*** ENTRIES SUPPLIED Section Begins ***
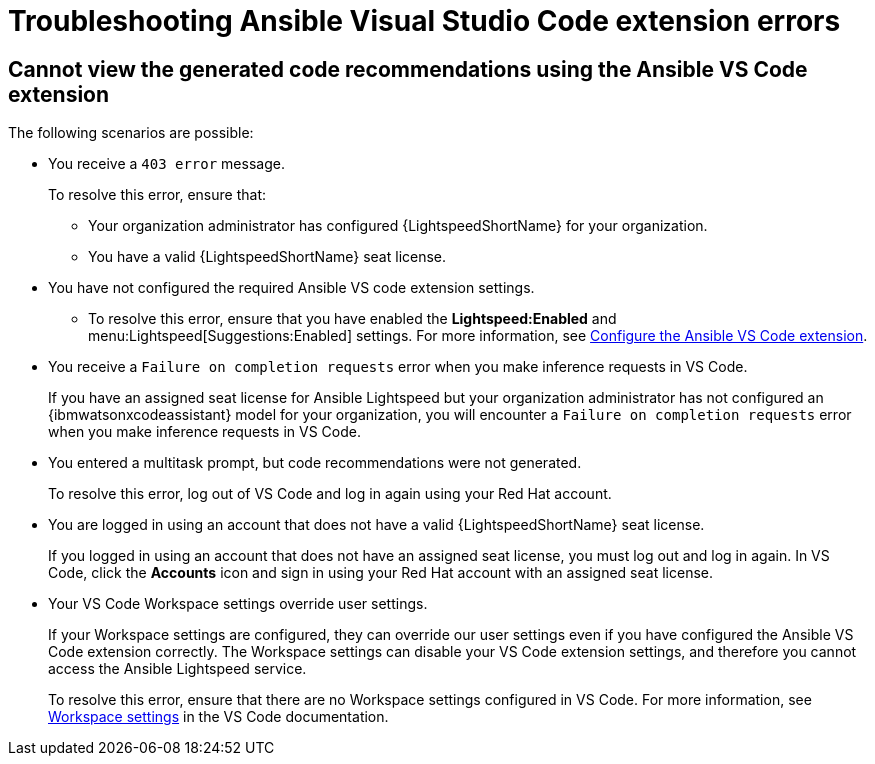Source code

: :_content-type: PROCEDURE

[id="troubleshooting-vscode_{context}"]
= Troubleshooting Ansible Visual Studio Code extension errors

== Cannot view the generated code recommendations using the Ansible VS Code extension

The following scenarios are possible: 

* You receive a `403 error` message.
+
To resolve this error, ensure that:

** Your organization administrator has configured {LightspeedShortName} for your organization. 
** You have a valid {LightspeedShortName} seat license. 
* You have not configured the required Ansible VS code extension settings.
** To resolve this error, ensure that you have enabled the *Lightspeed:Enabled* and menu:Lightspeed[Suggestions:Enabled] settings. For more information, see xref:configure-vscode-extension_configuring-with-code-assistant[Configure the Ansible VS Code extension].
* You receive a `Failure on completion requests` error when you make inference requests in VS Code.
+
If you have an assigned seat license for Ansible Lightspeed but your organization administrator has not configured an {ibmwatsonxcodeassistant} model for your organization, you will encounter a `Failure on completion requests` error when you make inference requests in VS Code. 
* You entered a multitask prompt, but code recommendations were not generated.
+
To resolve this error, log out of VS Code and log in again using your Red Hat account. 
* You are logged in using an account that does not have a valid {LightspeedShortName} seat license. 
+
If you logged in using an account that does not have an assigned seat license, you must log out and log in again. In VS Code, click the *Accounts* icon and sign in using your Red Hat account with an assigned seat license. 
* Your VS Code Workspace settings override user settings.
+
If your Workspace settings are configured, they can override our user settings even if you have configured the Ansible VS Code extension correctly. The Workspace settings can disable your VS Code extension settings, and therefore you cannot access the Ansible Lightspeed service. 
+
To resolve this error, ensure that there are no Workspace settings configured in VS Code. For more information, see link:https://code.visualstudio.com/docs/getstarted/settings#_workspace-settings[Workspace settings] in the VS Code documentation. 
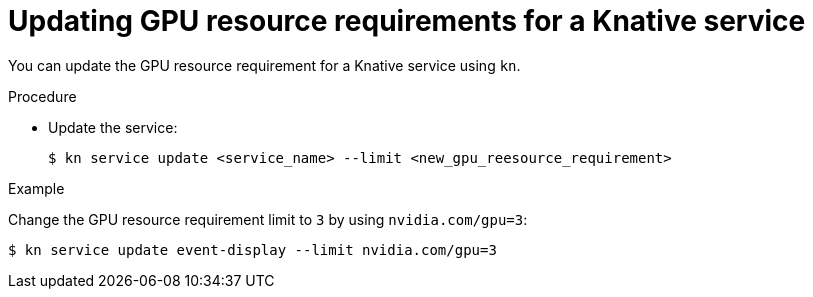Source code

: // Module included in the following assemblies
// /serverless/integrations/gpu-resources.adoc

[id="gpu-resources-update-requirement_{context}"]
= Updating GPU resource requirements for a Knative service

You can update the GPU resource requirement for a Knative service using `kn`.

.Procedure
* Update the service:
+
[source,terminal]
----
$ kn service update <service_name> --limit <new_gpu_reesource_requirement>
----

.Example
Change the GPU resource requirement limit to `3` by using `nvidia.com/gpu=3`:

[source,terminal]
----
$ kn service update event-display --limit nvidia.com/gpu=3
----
*** ENTRIES SUPPLIED Section Ends ***
• WHAT IS BEING ASKED
All lines above between those holding "using the Ansible VS Code extension" and "VS Code extension].", inclusive, must be set down unchanged, and no other line may be included.

• REPLY
== Cannot view the generated code recommendations using the Ansible VS Code extension

The following scenarios are possible: 

* You receive a `403 error` message.
+
To resolve this error, ensure that:

** Your organization administrator has configured {LightspeedShortName} for your organization. 
** You have a valid {LightspeedShortName} seat license. 
* You have not configured the required Ansible VS code extension settings.
** To resolve this error, ensure that you have enabled the *Lightspeed:Enabled* and menu:Lightspeed[Suggestions:Enabled] settings. For more information, see xref:configure-vscode-extension_configuring-with-code-assistant[Configure the Ansible VS Code extension].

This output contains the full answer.